Purpose: Prominent evidences have demonstrated that the healthcare delivery system falls short of care that is safe, effective, efficient, patient centred, timely, and equitable. Today when healthcare service has become a trade concept and with the insurance sector having entered the healthcare field, the society has become more aware of their rights to quality healthcare. The demanding trends have made it of utmost importance to identify ways to assure and provide quality and safe healthcare service.This could be done by healthcare leaders taking an initiative to implement a culture of Lean Six Sigma (Further referred as LSS) practices in their organizations. While LSS has been steadily revolutionizing a diverse range of industries, the approach is relatively new to the hospital industry and health care fraternity.
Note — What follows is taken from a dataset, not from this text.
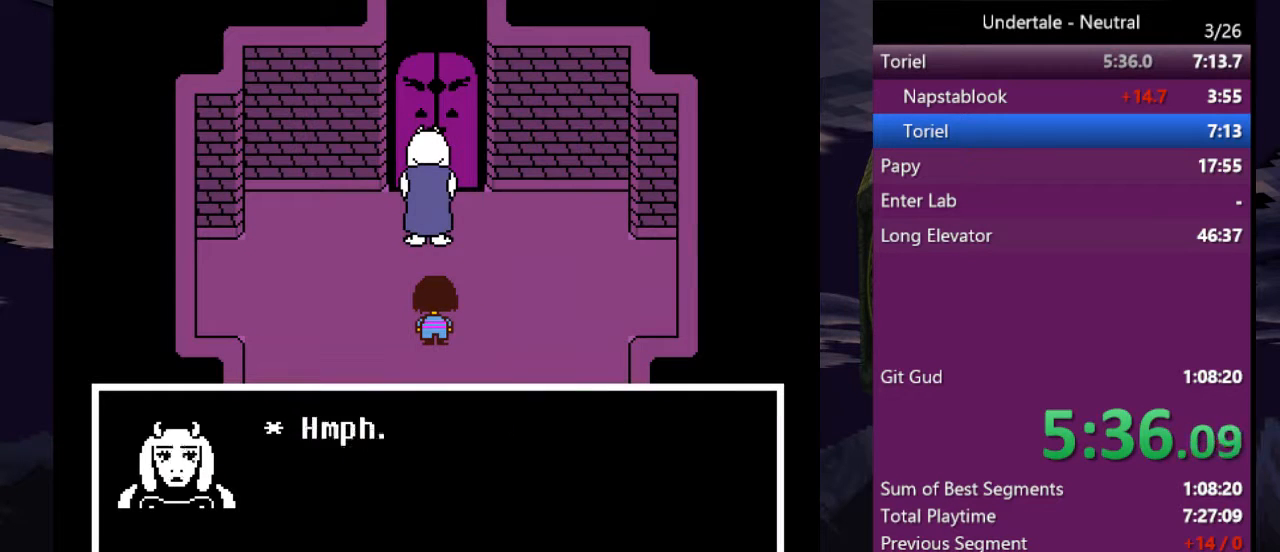
{"keys": ["return", "x", "z"], "events": [[33, "shift", "down"], [33, "x", "up"], [33, "z", "up"], [100, "return", "up"], [100, "shift", "up"], [100, "up", "up"], [100, "x", "down"], [100, "z", "down"], [133, "x", "up"], [167, "shift", "down"], [167, "z", "up"], [233, "return", "down"], [233, "shift", "up"], [233, "x", "down"], [233, "z", "down"], [267, "x", "up"], [267, "z", "up"], [333, "return", "up"], [333, "shift", "down"], [367, "x", "down"], [367, "z", "down"], [400, "shift", "up"], [400, "x", "up"], [400, "z", "up"], [467, "shift", "down"], [467, "x", "down"], [500, "return", "down"], [500, "shift", "up"], [500, "z", "down"]]}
A Secondary research was done to access case studies of LSS applications in healthcare, internationally; to analyze adaptive techniques utilized and the likely hospital / healthcare indicators that could be measured in a process under consideration for performance improvement (Further referred as PI) and its impact.
Methodology:33 case study results, (Further referred as CS) papers that were free to access on the internet; were accessed, to study LSS deployment in healthcare. The results were analyzed to identify adaptive techniques and hospital processes / indicators that are generally impacting successful outcomes in terms of PI.
Findings: The secondary research not only provided evidential impact factors that were treated with LSS methodologies for a process improvement but also assisted in identifying significant healthcare / hospital management indicators to be considered as critical tangible measures relevant to is specific process under consideration
The Originality value: The secondary research study outcome added evidential value to the focused approach to identify appropriate LSS projects and also assisted in defining relevant healthcare indicators to be considered as critical to quality measures of the respective healthcare service process.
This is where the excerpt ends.